On appeal to the Eleventh Circuit, the original panel dismissed the case for lack of jurisdiction due to no standing, citing to the controlling authority of Salcedo. The panel held that because every class member, not just the named plaintiff, must individually have Article III standing (citing TransUnion LLC v. Ramirez, 141 S. Ct. 2190, 2204–05, 2208 (2021)), the class definition was too broad because it included many people who just got one text. The panel accordingly did not reach the objector’s issues.

The en banc Eleventh Circuit overrules the panel and holds that a single text was enough to give the named plaintiff Article III standing.

The error below, the en banc court concludes, was that in assessing whether the alleged injury was sufficiently concrete to confer standing, the panel (and Salcedo) demanded too much of the plaintiff. “The Supreme Court has acknowledged the harm associated with the common-law tort of intrusion upon seclusion as an example of a harm ‘traditionally recognized as providing a basis for lawsuits in American courts’” (quoting TransUnion, 141 S. Ct. at 2204). Everyone seemed to agree that the text represented a kind of intrusion on seclusion, but not (by the district court or panel’s lights) to a sufficient degree to rise to an actionable tort.

The en banc court holds that the harm need only be of the same kind, not the same degree, as recognized in common-law tort. “[S]even of our sister Circuits have declined to consider the degree of offensiveness required to state a claim for intrusion upon seclusion at common law. Instead, they have held that receiving either one or two unwanted texts or phone calls resembles the kind of harm associated with intrusion upon seclusion.” Drafting off the consensus view, the en banc court holds that this approach better accords with the Supreme Court’s standing law and Eleventh Circuit’s more recent en banc decision in Hunstein v. Preferred Collection & Mgmt. Servs., Inc., 48 F.4th 1236 (11th Cir. 2022).

Here, the en banc court finds, plaintiff’s TCPA case tracks the elements of common-law Intrusion upon seclusion, which “consists of an (i) intentional intrusion (ii) into another’s solitude or seclusion, (iii) which would be highly offensive to a reasonable person . . . . Unwanted phone calls, as we’ve noted, are among the privacy intrusions that give rise to liability for intrusion upon seclusion.” Even if one text were not necessarily “highly offensive,” it would “nonetheless [be] offensive to some degree to a reasonable person.”

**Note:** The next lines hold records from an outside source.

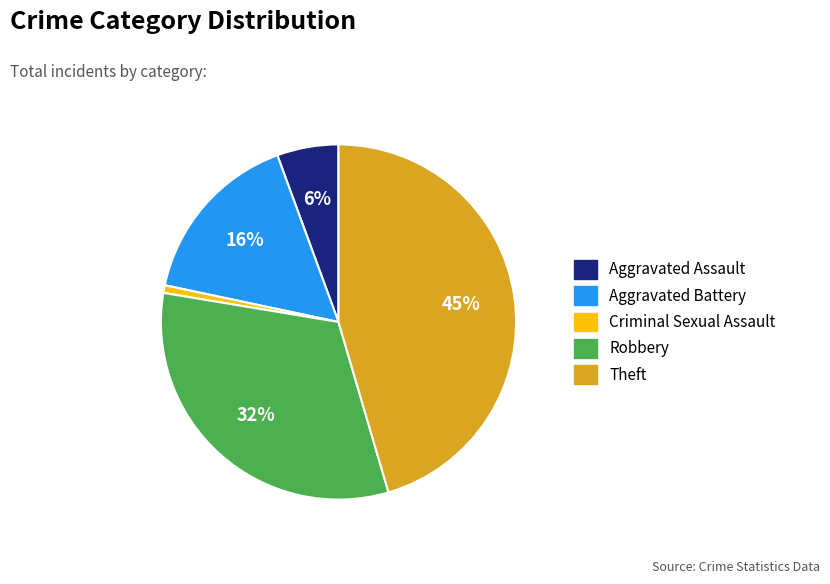

To the nearest percent, what is the average slice percentage?

20%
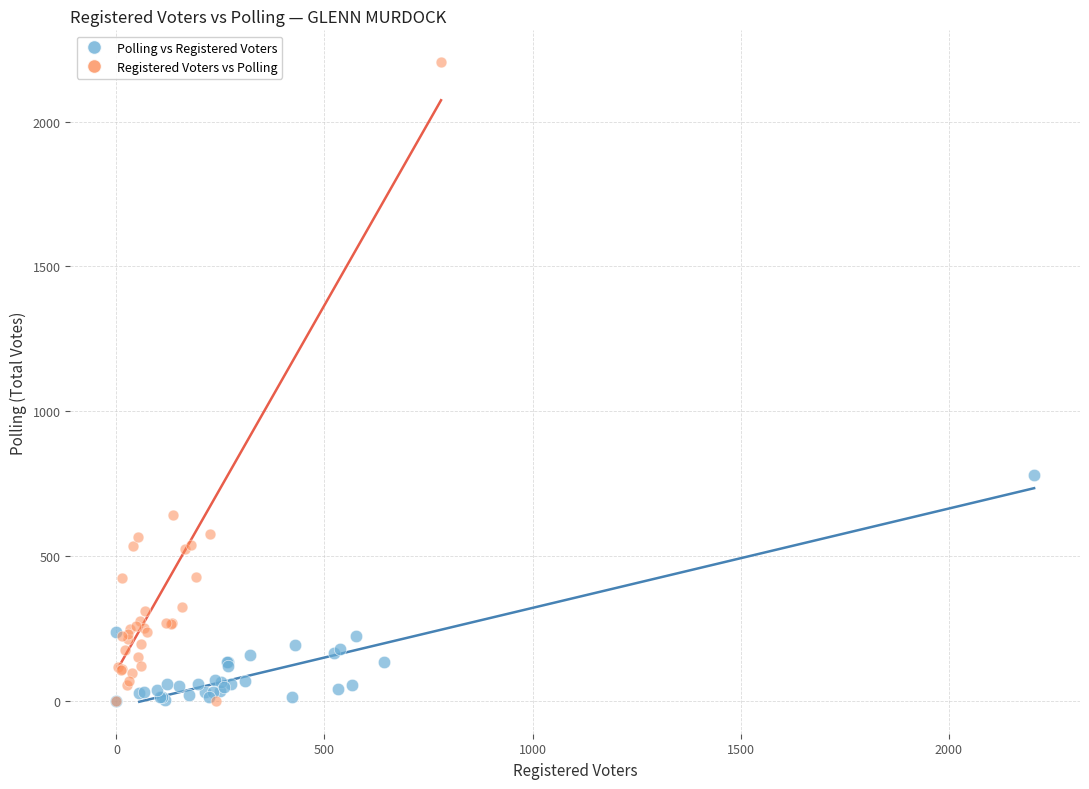

Which series has the widest spread of Y values?

Registered Voters vs Polling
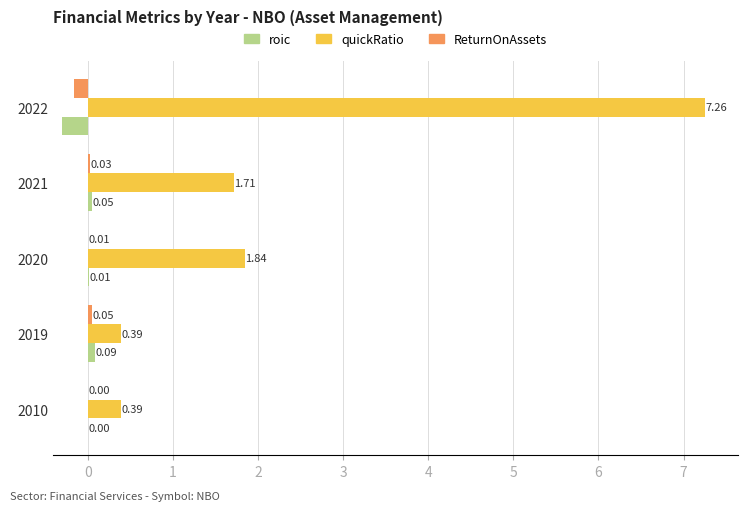

At which category is the sum across all series the highest?

2022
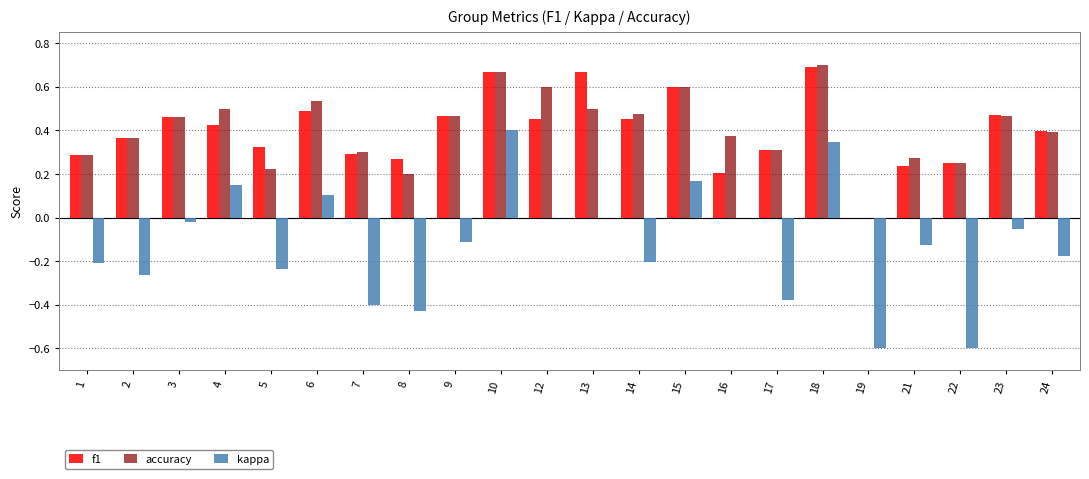

What is the total value across all series at 19?

-0.6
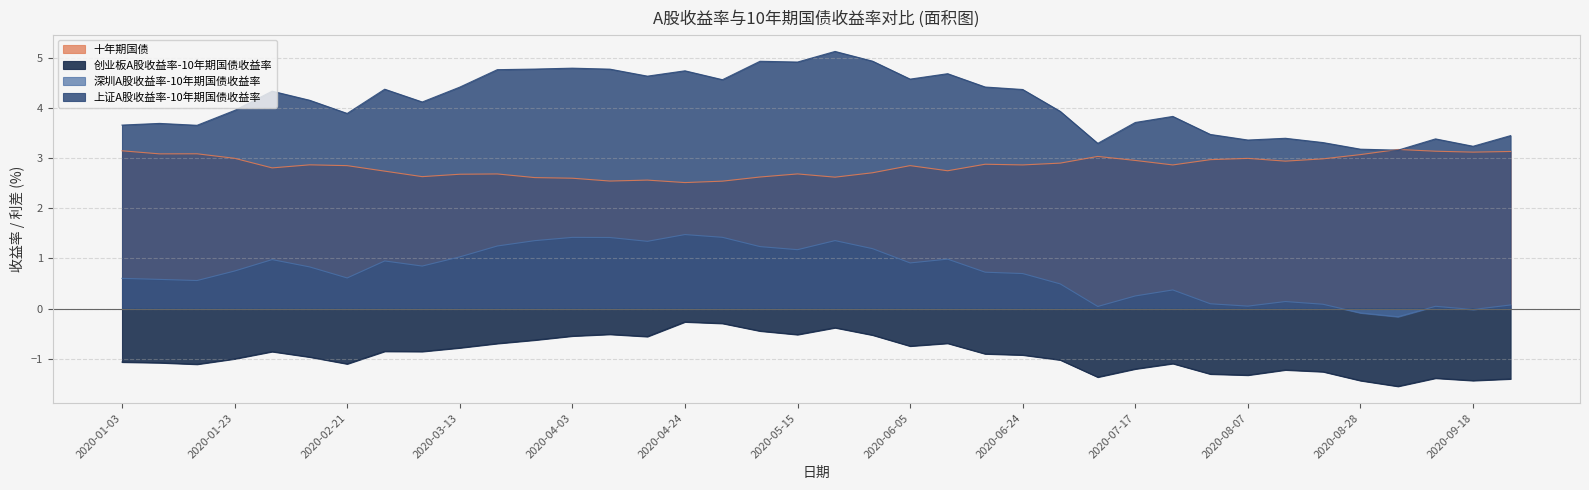

Reading left to right, extract all data points from this chart.

上证A股收益率-10年期国债收益率: 2020-01-03=3.7	2020-01-10=3.7	2020-01-17=3.7	2020-01-23=3.9	2020-02-07=4.3	2020-02-14=4.1	2020-02-21=3.9	2020-02-28=4.4	2020-03-06=4.1	2020-03-13=4.4	2020-03-20=4.8	2020-03-27=4.8	2020-04-03=4.8	2020-04-10=4.8	2020-04-17=4.6	2020-04-24=4.7	2020-04-30=4.6	2020-05-08=4.9	2020-05-15=4.9	2020-05-22=5.1	2020-05-29=4.9	2020-06-05=4.6	2020-06-12=4.7	2020-06-19=4.4	2020-06-24=4.4	2020-07-03=3.9	2020-07-10=3.3	2020-07-17=3.7	2020-07-24=3.8	2020-07-31=3.5	2020-08-07=3.4	2020-08-14=3.4	2020-08-21=3.3	2020-08-28=3.2	2020-09-04=3.2	2020-09-11=3.4	2020-09-18=3.2	2020-09-25=3.4
创业板A股收益率-10年期国债收益率: 2020-01-03=-1.1	2020-01-10=-1.1	2020-01-17=-1.1	2020-01-23=-1.0	2020-02-07=-0.9	2020-02-14=-1.0	2020-02-21=-1.1	2020-02-28=-0.9	2020-03-06=-0.9	2020-03-13=-0.8	2020-03-20=-0.7	2020-03-27=-0.6	2020-04-03=-0.5	2020-04-10=-0.5	2020-04-17=-0.6	2020-04-24=-0.3	2020-04-30=-0.3	2020-05-08=-0.4	2020-05-15=-0.5	2020-05-22=-0.4	2020-05-29=-0.5	2020-06-05=-0.7	2020-06-12=-0.7	2020-06-19=-0.9	2020-06-24=-0.9	2020-07-03=-1.0	2020-07-10=-1.4	2020-07-17=-1.2	2020-07-24=-1.1	2020-07-31=-1.3	2020-08-07=-1.3	2020-08-14=-1.2	2020-08-21=-1.3	2020-08-28=-1.4	2020-09-04=-1.5	2020-09-11=-1.4	2020-09-18=-1.4	2020-09-25=-1.4
深圳A股收益率-10年期国债收益率: 2020-01-03=0.6	2020-01-10=0.6	2020-01-17=0.6	2020-01-23=0.7	2020-02-07=1.0	2020-02-14=0.8	2020-02-21=0.6	2020-02-28=0.9	2020-03-06=0.8	2020-03-13=1.0	2020-03-20=1.2	2020-03-27=1.4	2020-04-03=1.4	2020-04-10=1.4	2020-04-17=1.3	2020-04-24=1.5	2020-04-30=1.4	2020-05-08=1.2	2020-05-15=1.2	2020-05-22=1.4	2020-05-29=1.2	2020-06-05=0.9	2020-06-12=1.0	2020-06-19=0.7	2020-06-24=0.7	2020-07-03=0.5	2020-07-10=0.0	2020-07-17=0.3	2020-07-24=0.4	2020-07-31=0.1	2020-08-07=0.0	2020-08-14=0.1	2020-08-21=0.1	2020-08-28=-0.1	2020-09-04=-0.2	2020-09-11=0.0	2020-09-18=-0.0	2020-09-25=0.1
十年期国债: 2020-01-03=3.1	2020-01-10=3.1	2020-01-17=3.1	2020-01-23=3.0	2020-02-07=2.8	2020-02-14=2.9	2020-02-21=2.8	2020-02-28=2.7	2020-03-06=2.6	2020-03-13=2.7	2020-03-20=2.7	2020-03-27=2.6	2020-04-03=2.6	2020-04-10=2.5	2020-04-17=2.6	2020-04-24=2.5	2020-04-30=2.5	2020-05-08=2.6	2020-05-15=2.7	2020-05-22=2.6	2020-05-29=2.7	2020-06-05=2.8	2020-06-12=2.7	2020-06-19=2.9	2020-06-24=2.9	2020-07-03=2.9	2020-07-10=3.0	2020-07-17=3.0	2020-07-24=2.9	2020-07-31=3.0	2020-08-07=3.0	2020-08-14=2.9	2020-08-21=3.0	2020-08-28=3.1	2020-09-04=3.2	2020-09-11=3.1	2020-09-18=3.1	2020-09-25=3.1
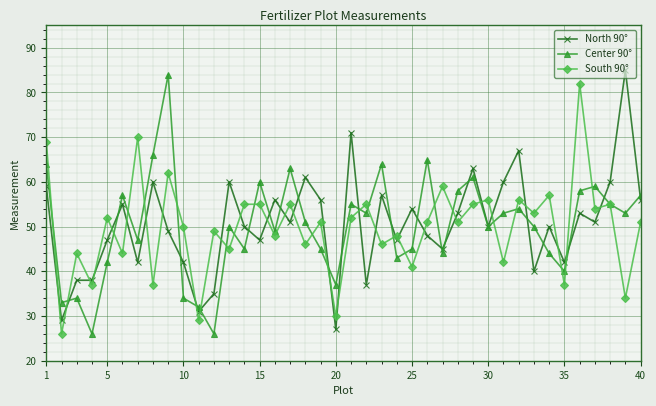

What is the minimum value shown in the chart?

26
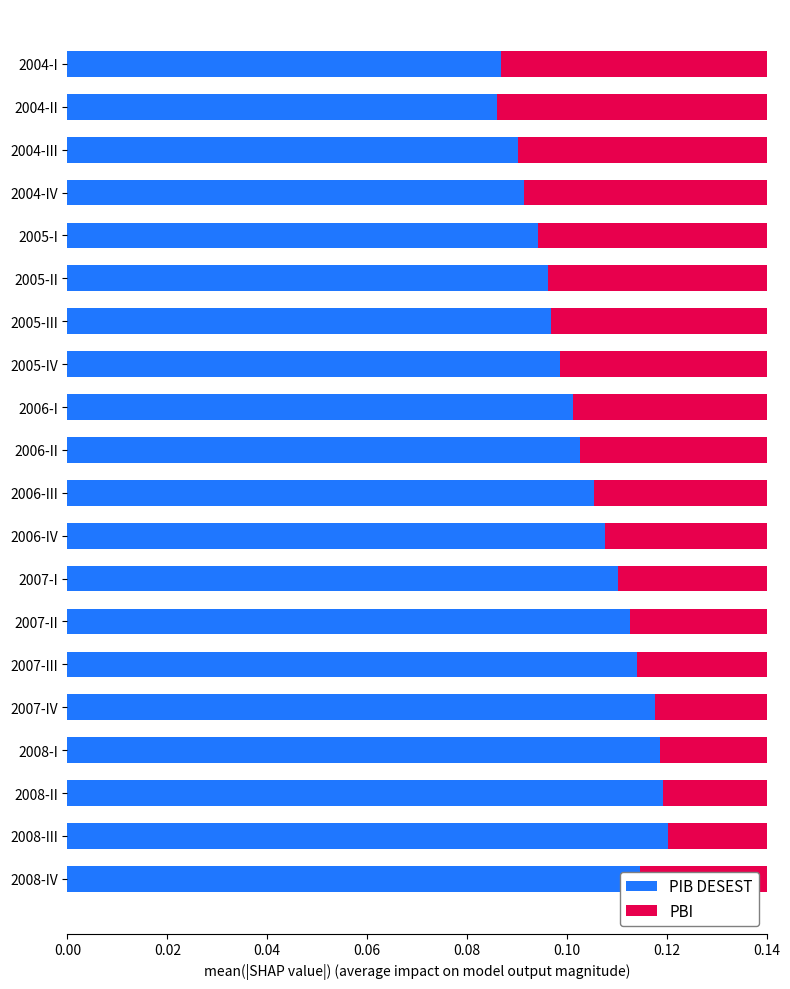

Is it true that PBI equals 0.0 at 2007-I?

False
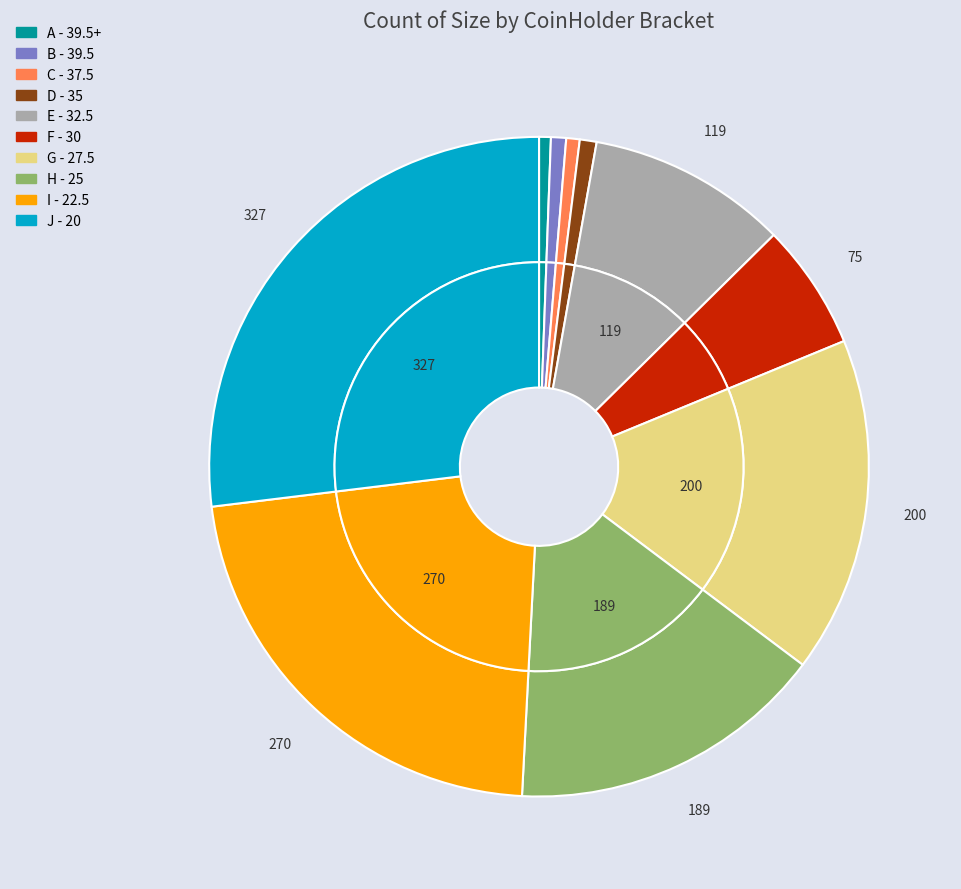

To the nearest percent, what portion does G - 27.5 represent?

16%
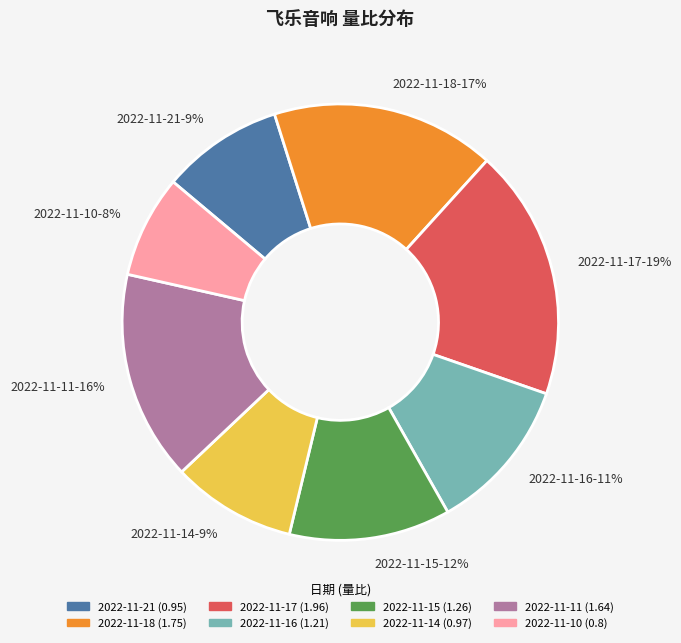

Which category has the biggest portion of the pie?

2022-11-17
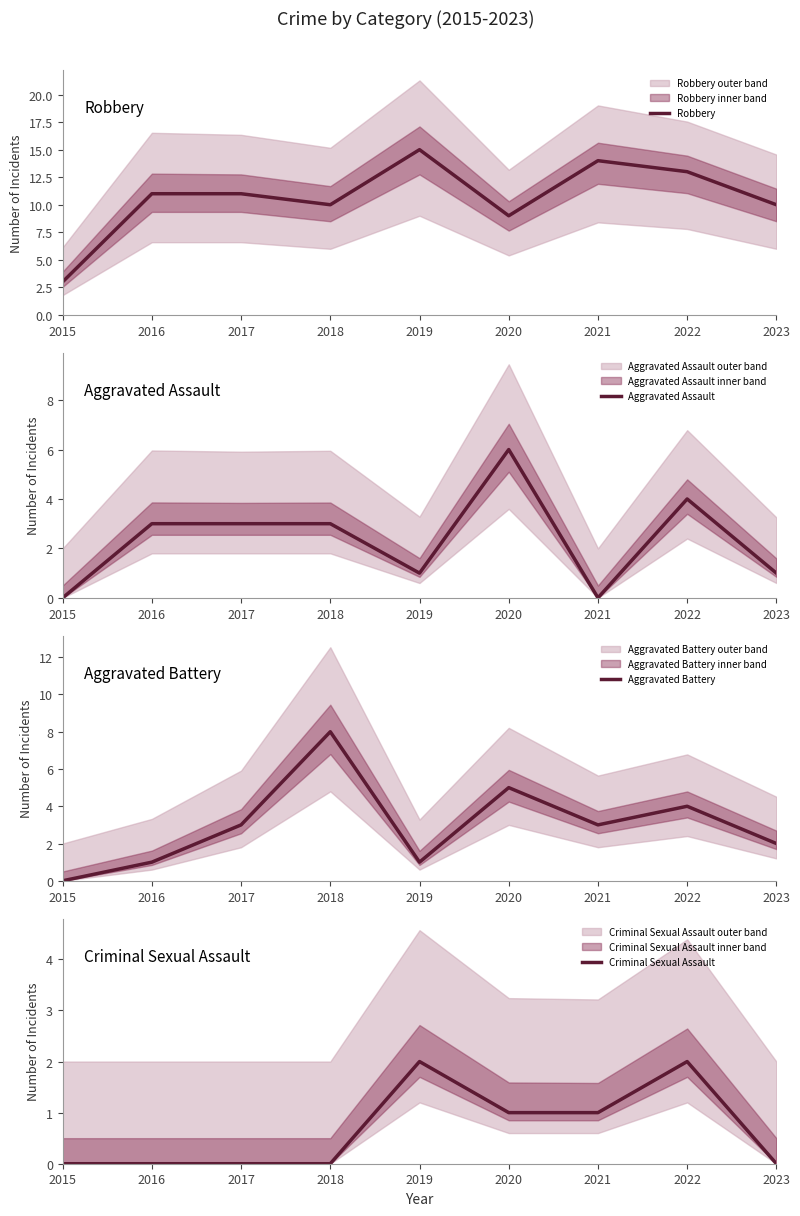

Which category has the lowest value in the Criminal Sexual Assault series?

2015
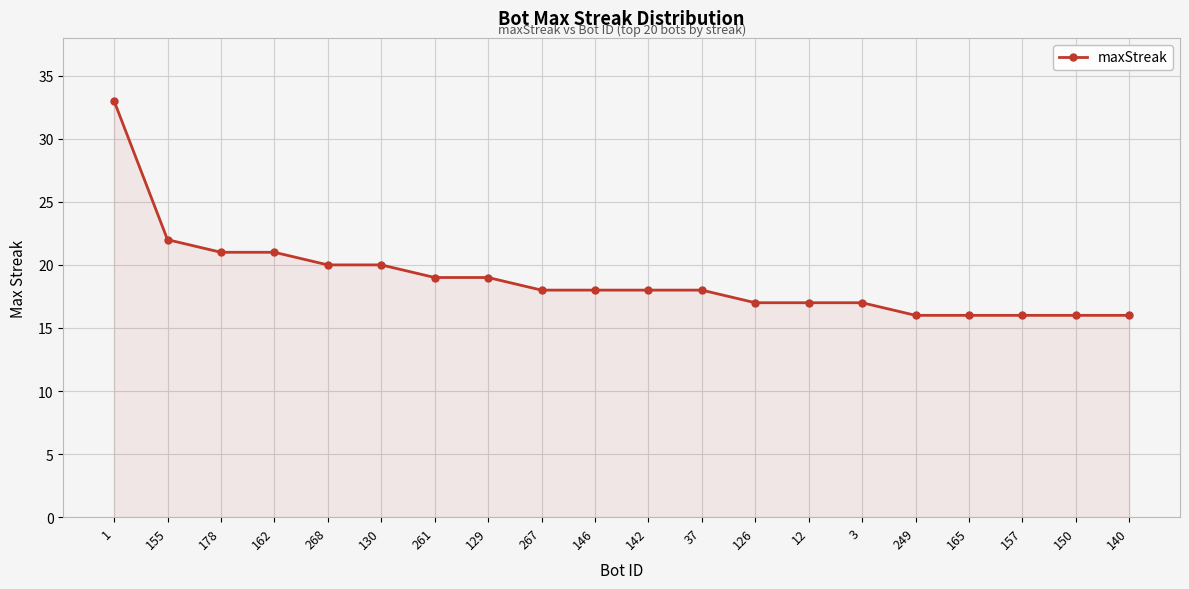

Reading left to right, what are all the values shown in this chart?

1=33	155=22	178=21	162=21	268=20	130=20	261=19	129=19	267=18	146=18	142=18	37=18	126=17	12=17	3=17	249=16	165=16	157=16	150=16	140=16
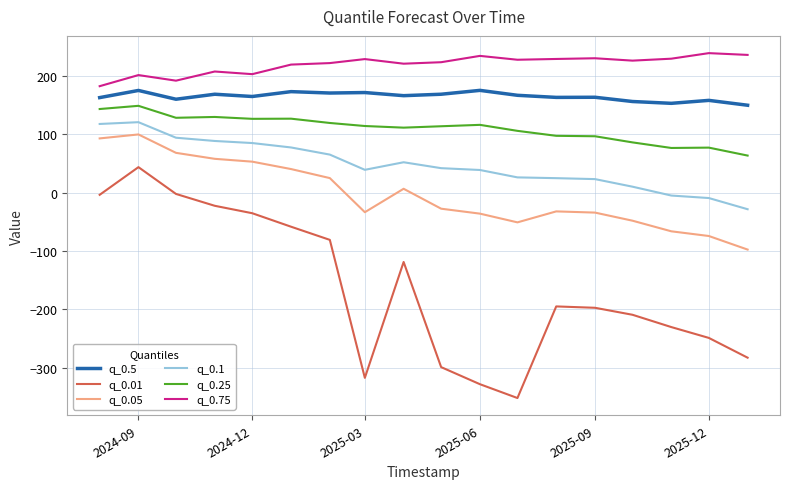

True or false: q_0.5 has more than 2 points higher than both neighbors.

True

Ultimately, “the Constitution empowers Congress to decide what degree of harm is enough so long as that harm is similar in kind to a traditional harm. And that’s exactly what Congress did in the TCPA when it provided a cause of action to redress the harm that unwanted telemarketing texts and phone calls cause . . . . In sum, then, we hold that the harm associated with an un-wanted text message shares a close relationship with the harm underlying the tort of intrusion upon seclusion . . . .  While an unwanted text message is insufficiently offensive to satisfy the common law’s elements, Congress has used its lawmaking powers to recognize a lower quantum of injury necessary to bring a claim under the TCPA.”

The case is remanded to the original panel to decide the CAFA and attorney’s fees issues.

Judges Jordan, Newsom, and Branch filed brief concurring opinions highlighting their own views about standing.